The act became so popular that I did it everywhere. I did it in Europe, I did it all over the United States, at every convention I went to. I did it about two years ago in Texas, and I got a standing ovation for it. But I retired the act and don’t do it anymore.

The greatest thrill for a magician is to fool your peers. A lot of magicians will buy a trick if it fools them. That’s not how you should really buy tricks, but everybody does.

 

MAGIC SHOPS USED TO BE A VERY RARE THING, but now they’re all over the place. Shopping malls. Las Vegas must have twenty shops there. I think another thing that’s hurt us is the Internet. We have a website, and the best thing that I get out of the website are people that come into the shop here who say, “Oh, I saw your website and I’m coming in to watch.” So that has been a plus. The minus end of it is, the Internet has attracted a tremendous amount of people who work out of their homes, out of their garages — no overhead. The problem is that these guys can offer the same product that we carry for maybe half the price or a third off the price. We can’t compete with that. We’ve got tremendous overhead. We’ve got to at least make our rent.

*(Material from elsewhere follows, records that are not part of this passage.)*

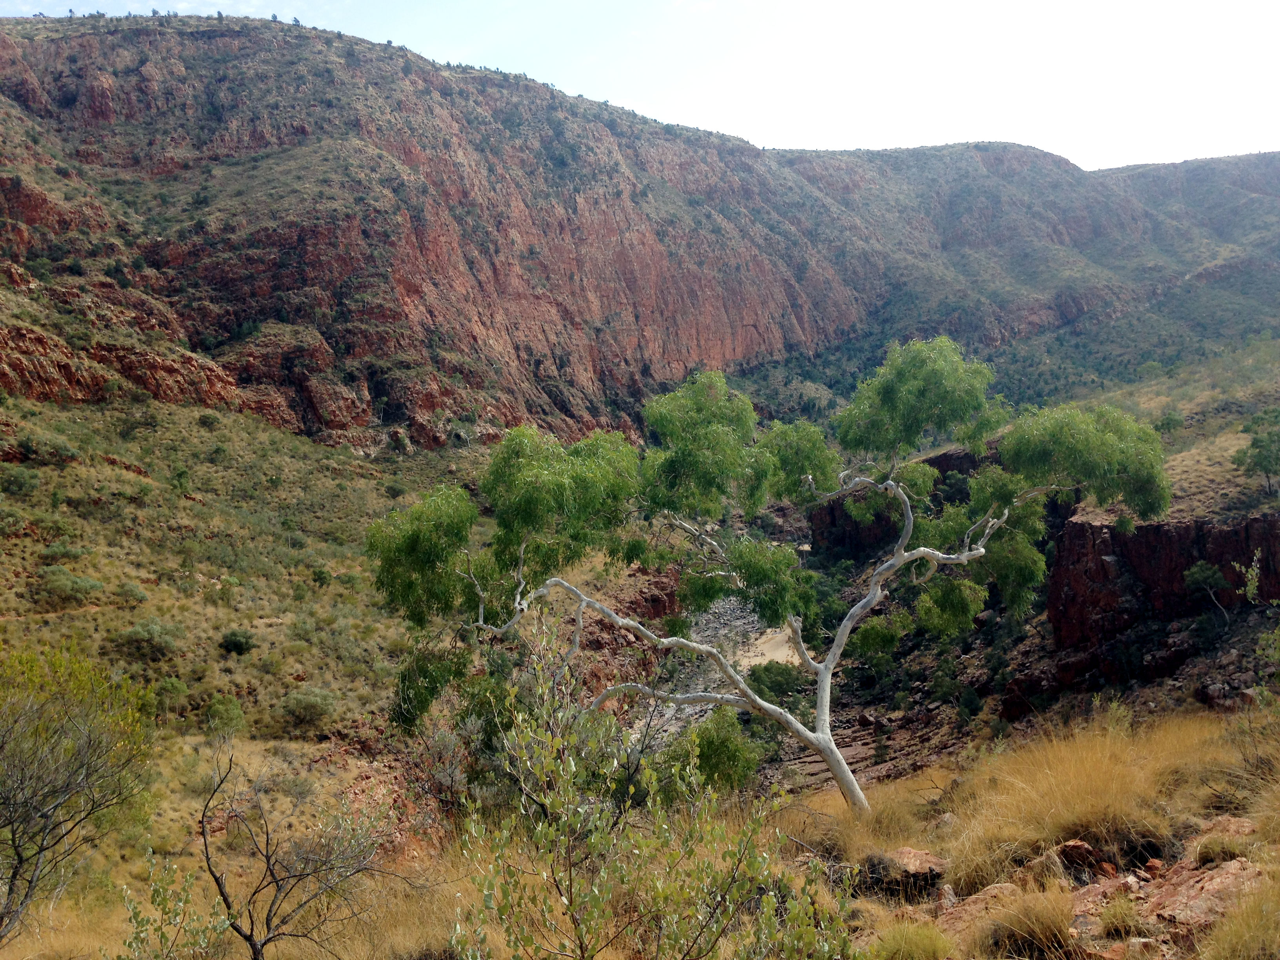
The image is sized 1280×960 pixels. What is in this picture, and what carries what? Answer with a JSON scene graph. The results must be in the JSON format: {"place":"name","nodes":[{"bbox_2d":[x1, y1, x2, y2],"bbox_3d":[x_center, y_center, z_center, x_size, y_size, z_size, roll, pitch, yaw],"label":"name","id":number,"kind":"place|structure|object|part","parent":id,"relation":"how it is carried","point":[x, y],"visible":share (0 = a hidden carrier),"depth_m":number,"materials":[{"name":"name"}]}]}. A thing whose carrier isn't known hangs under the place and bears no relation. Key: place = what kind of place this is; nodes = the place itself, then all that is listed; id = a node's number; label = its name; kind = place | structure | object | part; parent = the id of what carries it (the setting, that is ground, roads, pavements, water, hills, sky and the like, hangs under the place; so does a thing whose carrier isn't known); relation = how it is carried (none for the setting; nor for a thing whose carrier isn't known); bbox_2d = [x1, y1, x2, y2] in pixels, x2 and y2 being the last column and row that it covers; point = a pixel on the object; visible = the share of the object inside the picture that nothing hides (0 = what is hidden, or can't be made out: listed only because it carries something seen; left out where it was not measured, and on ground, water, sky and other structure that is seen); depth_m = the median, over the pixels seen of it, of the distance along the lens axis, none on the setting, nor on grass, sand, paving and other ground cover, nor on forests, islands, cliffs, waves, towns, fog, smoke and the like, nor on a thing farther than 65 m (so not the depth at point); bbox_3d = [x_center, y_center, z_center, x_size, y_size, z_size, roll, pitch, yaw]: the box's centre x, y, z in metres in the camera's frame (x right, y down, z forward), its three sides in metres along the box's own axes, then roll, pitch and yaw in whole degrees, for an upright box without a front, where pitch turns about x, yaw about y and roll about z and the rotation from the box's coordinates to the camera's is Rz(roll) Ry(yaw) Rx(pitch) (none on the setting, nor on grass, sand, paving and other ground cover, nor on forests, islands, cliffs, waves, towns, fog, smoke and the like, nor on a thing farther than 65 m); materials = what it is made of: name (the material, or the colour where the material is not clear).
{"place":"outdoors","nodes":[
{"label":"outdoors","id":0,"kind":"place"},
{"bbox_2d":[0,382,490,919],"label":"hillside","id":1,"kind":"structure","parent":0,"point":[200,428],"materials":[{"name":"green plant"}]},
{"bbox_2d":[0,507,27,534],"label":"shrub","id":2,"kind":"object","parent":1,"relation":"on","point":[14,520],"visible":0.96,"depth_m":37.51,"materials":[{"name":"green plant"}]},
{"bbox_2d":[0,465,41,495],"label":"shrub","id":3,"kind":"object","parent":1,"relation":"on","point":[19,485],"visible":0.97,"depth_m":42.31,"materials":[{"name":"green plant"}]},
{"bbox_2d":[5,431,79,464],"bbox_3d":[-22.013,-1.165,44.700,2.576,1.204,2.611,1,4,29],"label":"shrub","id":4,"kind":"object","parent":1,"relation":"on","point":[57,450],"visible":0.8,"depth_m":44.12,"materials":[{"name":"green plant"}]},
{"bbox_2d":[40,541,89,561],"bbox_3d":[-18.193,2.335,38.407,1.502,0.781,1.644,1,4,28],"label":"shrub","id":5,"kind":"object","parent":1,"relation":"on","point":[64,552],"visible":0.86,"depth_m":38.05,"materials":[{"name":"green plant"}]},
{"bbox_2d":[38,565,105,603],"bbox_3d":[-17.130,3.106,36.596,2.066,1.039,1.962,-1,3,0],"label":"shrub","id":6,"kind":"object","parent":1,"relation":"on","point":[75,582],"visible":0.94,"depth_m":36.22,"materials":[{"name":"green plant"}]},
{"bbox_2d":[115,581,150,603],"bbox_3d":[-15.285,3.349,36.673,1.242,0.663,1.213,-1,3,0],"label":"shrub","id":7,"kind":"object","parent":1,"relation":"on","point":[131,592],"visible":0.94,"depth_m":36.42,"materials":[{"name":"green plant"}]},
{"bbox_2d":[114,619,181,658],"bbox_3d":[-14.048,4.494,34.771,1.986,1.028,1.864,-1,3,0],"label":"shrub","id":8,"kind":"object","parent":1,"relation":"on","point":[141,635],"visible":0.95,"depth_m":34.42,"materials":[{"name":"green plant"}]},
{"bbox_2d":[154,676,189,712],"bbox_3d":[-11.544,5.307,29.820,1.054,0.922,1.098,-1,3,0],"label":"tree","id":9,"kind":"object","parent":1,"relation":"on","point":[168,689],"visible":0.88,"depth_m":29.65,"materials":[{"name":"green plant"}]},
{"bbox_2d":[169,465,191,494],"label":"shrub","id":10,"kind":"object","parent":1,"relation":"on","point":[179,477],"visible":0.95,"depth_m":52.29,"materials":[{"name":"green plant"}]},
{"bbox_2d":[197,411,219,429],"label":"shrub","id":11,"kind":"object","parent":1,"relation":"on","point":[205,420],"visible":0.96,"depth_m":61.41,"materials":[{"name":"green plant"}]},
{"bbox_2d":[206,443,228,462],"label":"shrub","id":12,"kind":"object","parent":1,"relation":"on","point":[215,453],"visible":0.97,"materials":[{"name":"green plant"}]},
{"bbox_2d":[204,694,246,734],"bbox_3d":[-10.160,5.739,29.821,1.066,0.930,1.112,-1,3,0],"label":"shrub","id":13,"kind":"object","parent":1,"relation":"on","point":[221,713],"visible":0.94,"depth_m":29.58,"materials":[{"name":"green plant"}]},
{"bbox_2d":[219,628,257,655],"bbox_3d":[-12.133,4.854,36.749,1.208,0.768,1.209,0,3,12],"label":"shrub","id":14,"kind":"object","parent":1,"relation":"on","point":[242,644],"visible":0.97,"depth_m":36.44,"materials":[{"name":"green plant"}]},
{"bbox_2d":[280,687,339,728],"bbox_3d":[-8.610,5.891,31.835,1.749,0.943,1.685,-1,3,0],"label":"shrub","id":15,"kind":"object","parent":1,"relation":"on","point":[308,703],"visible":0.97,"depth_m":31.48,"materials":[{"name":"green plant"}]},
{"bbox_2d":[309,564,332,587],"bbox_3d":[-12.350,3.736,47.173,0.994,0.906,1.045,0,3,13],"label":"shrub","id":16,"kind":"object","parent":1,"relation":"on","point":[322,576],"visible":0.97,"depth_m":46.95,"materials":[{"name":"green plant"}]},
{"bbox_2d":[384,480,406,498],"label":"shrub","id":17,"kind":"object","parent":1,"relation":"on","point":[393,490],"visible":0.95,"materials":[{"name":"green plant"}]},
{"bbox_2d":[0,0,1279,169],"label":"sky","id":18,"kind":"structure","parent":0,"point":[873,138],"materials":[{"name":"white"}]},
{"bbox_2d":[0,702,1279,959],"label":"dry grass","id":19,"kind":"structure","parent":0,"point":[1204,794],"materials":[{"name":"yellow plant"}]},
{"bbox_2d":[0,632,159,946],"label":"shrub","id":20,"kind":"object","parent":19,"relation":"on","point":[17,851],"visible":0.99,"depth_m":8.98,"materials":[{"name":"green plant"}]},
{"bbox_2d":[120,852,230,959],"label":"shrub","id":21,"kind":"object","parent":19,"relation":"on","point":[133,915],"visible":0.99,"depth_m":6.70,"materials":[{"name":"green plant"}]},
{"bbox_2d":[143,737,399,959],"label":"bare shrub","id":22,"kind":"object","parent":19,"relation":"on","point":[231,923],"visible":1,"depth_m":8.02,"materials":[{"name":"plant"}]},
{"bbox_2d":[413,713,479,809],"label":"shrub","id":23,"kind":"object","parent":19,"relation":"on","point":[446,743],"visible":0.63,"depth_m":19.31,"materials":[{"name":"plant"}]},
{"bbox_2d":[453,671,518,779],"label":"shrub","id":24,"kind":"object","parent":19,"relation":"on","point":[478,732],"visible":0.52,"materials":[{"name":"green plant"}]},
{"bbox_2d":[443,615,858,959],"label":"shrub","id":25,"kind":"object","parent":19,"relation":"on","point":[571,907],"visible":1,"depth_m":5.38,"materials":[{"name":"green plant"}]},
{"bbox_2d":[658,703,763,796],"bbox_3d":[0.937,3.843,16.238,1.592,1.646,1.612,-1,3,0],"label":"shrub","id":26,"kind":"object","parent":19,"relation":"on","point":[719,738],"visible":0.65,"depth_m":15.90,"materials":[{"name":"green plant"}]},
{"bbox_2d":[360,337,1173,810],"bbox_3d":[1.513,1.265,14.355,9.838,6.196,4.062,-1,3,0],"label":"tree","id":27,"kind":"object","parent":19,"relation":"on","point":[806,732],"visible":0.96,"depth_m":13.76,"materials":[{"name":"green plant"}]},
{"label":"crown","id":28,"kind":"part","parent":27,"relation":"part of","materials":[{"name":"green plant"}]},
{"bbox_2d":[861,847,949,894],"bbox_3d":[2.051,3.010,9.436,0.639,0.310,0.639,-4,4,-44],"label":"rock","id":29,"kind":"object","parent":19,"relation":"on","point":[915,853],"visible":0.81,"depth_m":9.23,"materials":[{"name":"stone"}]},
{"bbox_2d":[872,919,955,959],"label":"grass tuft","id":30,"kind":"object","parent":19,"relation":"on","point":[928,948],"visible":0.99,"depth_m":6.98,"materials":[{"name":"green plant"}]},
{"bbox_2d":[934,881,1021,929],"bbox_3d":[2.267,2.843,7.985,0.669,0.319,0.568,-2,4,-30],"label":"rock","id":31,"kind":"object","parent":19,"relation":"on","point":[997,886],"visible":0.55,"depth_m":7.94,"materials":[{"name":"stone"}]},
{"bbox_2d":[974,885,1079,959],"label":"grass tuft","id":32,"kind":"object","parent":19,"relation":"on","point":[1040,929],"visible":0.93,"depth_m":7.20,"materials":[{"name":"yellow plant"}]},
{"bbox_2d":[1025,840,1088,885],"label":"rock","id":33,"kind":"object","parent":19,"relation":"on","point":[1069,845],"visible":0.63,"depth_m":8.86,"materials":[{"name":"stone"}]},
{"bbox_2d":[1056,838,1098,872],"bbox_3d":[3.272,2.789,9.098,0.327,0.229,0.347,2,4,44],"label":"rock","id":34,"kind":"object","parent":19,"relation":"on","point":[1079,845],"visible":0.73,"depth_m":8.98,"materials":[{"name":"stone"}]},
{"bbox_2d":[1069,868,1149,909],"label":"rock","id":35,"kind":"object","parent":19,"relation":"on","point":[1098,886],"visible":0.55,"depth_m":8.24,"materials":[{"name":"stone"}]},
{"bbox_2d":[1094,894,1143,940],"bbox_3d":[2.842,2.561,7.193,0.414,0.251,0.448,-1,3,0],"label":"grass tuft","id":36,"kind":"object","parent":19,"relation":"on","point":[1111,918],"visible":0.94,"depth_m":7.15,"materials":[{"name":"plant"}]},
{"bbox_2d":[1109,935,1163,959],"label":"rock","id":37,"kind":"object","parent":19,"relation":"on","point":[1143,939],"visible":0.9,"depth_m":6.61,"materials":[{"name":"stone"}]},
{"bbox_2d":[1143,853,1263,933],"bbox_3d":[3.598,2.652,7.638,0.878,0.369,0.830,-1,3,0],"label":"rock","id":38,"kind":"object","parent":19,"relation":"on","point":[1204,894],"visible":0.62,"depth_m":7.57,"materials":[{"name":"stone"}]},
{"bbox_2d":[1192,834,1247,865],"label":"grass tuft","id":39,"kind":"object","parent":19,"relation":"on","point":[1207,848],"visible":0.75,"depth_m":8.47,"materials":[{"name":"green plant"}]},
{"bbox_2d":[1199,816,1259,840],"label":"rock","id":40,"kind":"object","parent":19,"relation":"on","point":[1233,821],"visible":0.49,"depth_m":8.85,"materials":[{"name":"stone"}]},
{"bbox_2d":[1198,867,1279,959],"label":"grass tuft","id":41,"kind":"object","parent":19,"relation":"on","point":[1241,939],"visible":0.98,"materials":[{"name":"plant"}]},
{"bbox_2d":[1,8,1279,452],"label":"cliff","id":42,"kind":"structure","parent":0,"point":[433,439],"materials":[{"name":"red stone"}]},
{"bbox_2d":[621,588,796,757],"label":"riverbed","id":43,"kind":"structure","parent":0,"point":[674,722],"materials":[{"name":"grey stone"}]},
{"bbox_2d":[745,659,807,706],"bbox_3d":[5.898,8.940,52.588,3.301,2.479,3.426,-1,3,0],"label":"shrub","id":44,"kind":"object","parent":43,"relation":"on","point":[777,679],"visible":0.63,"depth_m":51.81,"materials":[{"name":"green plant"}]},
{"bbox_2d":[734,623,801,670],"label":"sand patch","id":45,"kind":"structure","parent":0,"point":[796,662],"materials":[{"name":"beige sand"}]},
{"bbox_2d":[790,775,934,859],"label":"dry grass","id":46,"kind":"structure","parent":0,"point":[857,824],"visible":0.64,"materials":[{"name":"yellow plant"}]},
{"bbox_2d":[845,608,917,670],"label":"shrub","id":47,"kind":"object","parent":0,"point":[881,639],"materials":[{"name":"green plant"}]},
{"bbox_2d":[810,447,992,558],"label":"rock cliff","id":48,"kind":"structure","parent":0,"point":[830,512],"materials":[{"name":"stone"}]},
{"bbox_2d":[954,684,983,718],"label":"shrub","id":49,"kind":"object","parent":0,"point":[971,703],"visible":0.96,"depth_m":42.07,"materials":[{"name":"green plant"}]},
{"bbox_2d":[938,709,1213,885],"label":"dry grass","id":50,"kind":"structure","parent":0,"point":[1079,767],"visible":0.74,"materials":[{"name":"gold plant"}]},
{"bbox_2d":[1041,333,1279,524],"label":"grassy slope","id":51,"kind":"structure","parent":0,"point":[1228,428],"materials":[{"name":"green plant"}]},
{"bbox_2d":[1152,409,1184,437],"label":"shrub","id":52,"kind":"object","parent":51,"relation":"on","point":[1167,423],"visible":0.8,"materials":[{"name":"green plant"}]},
{"bbox_2d":[1232,407,1279,496],"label":"tree","id":53,"kind":"object","parent":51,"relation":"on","point":[1260,453],"visible":0.99,"depth_m":50.11,"materials":[{"name":"green plant"}]},
{"bbox_2d":[1044,507,1279,673],"label":"rock cliff","id":54,"kind":"structure","parent":0,"point":[1079,531],"materials":[{"name":"red stone"}]},
{"bbox_2d":[1183,560,1231,623],"bbox_3d":[19.462,3.945,41.667,1.767,2.531,1.784,-3,4,-41],"label":"tree","id":55,"kind":"object","parent":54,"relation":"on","point":[1207,573],"visible":0.96,"depth_m":41.40,"materials":[{"name":"green plant"}]},
{"bbox_2d":[1243,549,1279,689],"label":"shrub","id":56,"kind":"object","parent":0,"point":[1252,587],"visible":0.99,"depth_m":12.29,"materials":[{"name":"green plant"}]}
]}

Some shops, you have to almost beg them to demonstrate. Some of them don’t even know how to demonstrate. I’ve always felt that if people buy, they want to see it. We’ve had some pretty good demonstrators over the years. We had one fellow named Thessalonia Jackson. Thess was a ghetto kid — a poor, poor ghetto kid. He came in one time and wanted to go to work for us. He was great. He was so good behind the counter. People used to just come in to watch him work. There was a fellow named John Marshall who lived in Virginia who kind of took him under his wing, and he knew he was a poor kid. John would come in and say: “Look, whatever Thess wants, give it to him. Just send me the bill. “

Thess put together a really good act, and he worked a couple conventions, and he just got a standing ovation. It was great. Now, you might say he’s still a magician. He’s now started his own church in Bronx, New York, and another church in Jamaica or one of the islands, I don’t know which one. And now he calls himself Dr. DePrince. I think he legally changed his named to DePrince. I still see him once in a while. He’s quite a guy. Do you remember the old Fourth of July snakes? The little pellet that you put a match to and it comes out like a snake? You can’t buy those anymore, but Thess used to use them to remove the spirits. Somebody would light the flame with pieces of paper, and he’d pop the pellet in there, and he’d stick it down there and burn it, and you’d see the things, you could see they were leaving — the evil spirits. What a character. Then, there was a newspaper in New York, I don’t remember the name of it — he used to run an ad in there: “Send a dollar and ask DePrince, and he will answer any question for a dollar.” He got thousands of dollars doing this. Thess is quite a guy.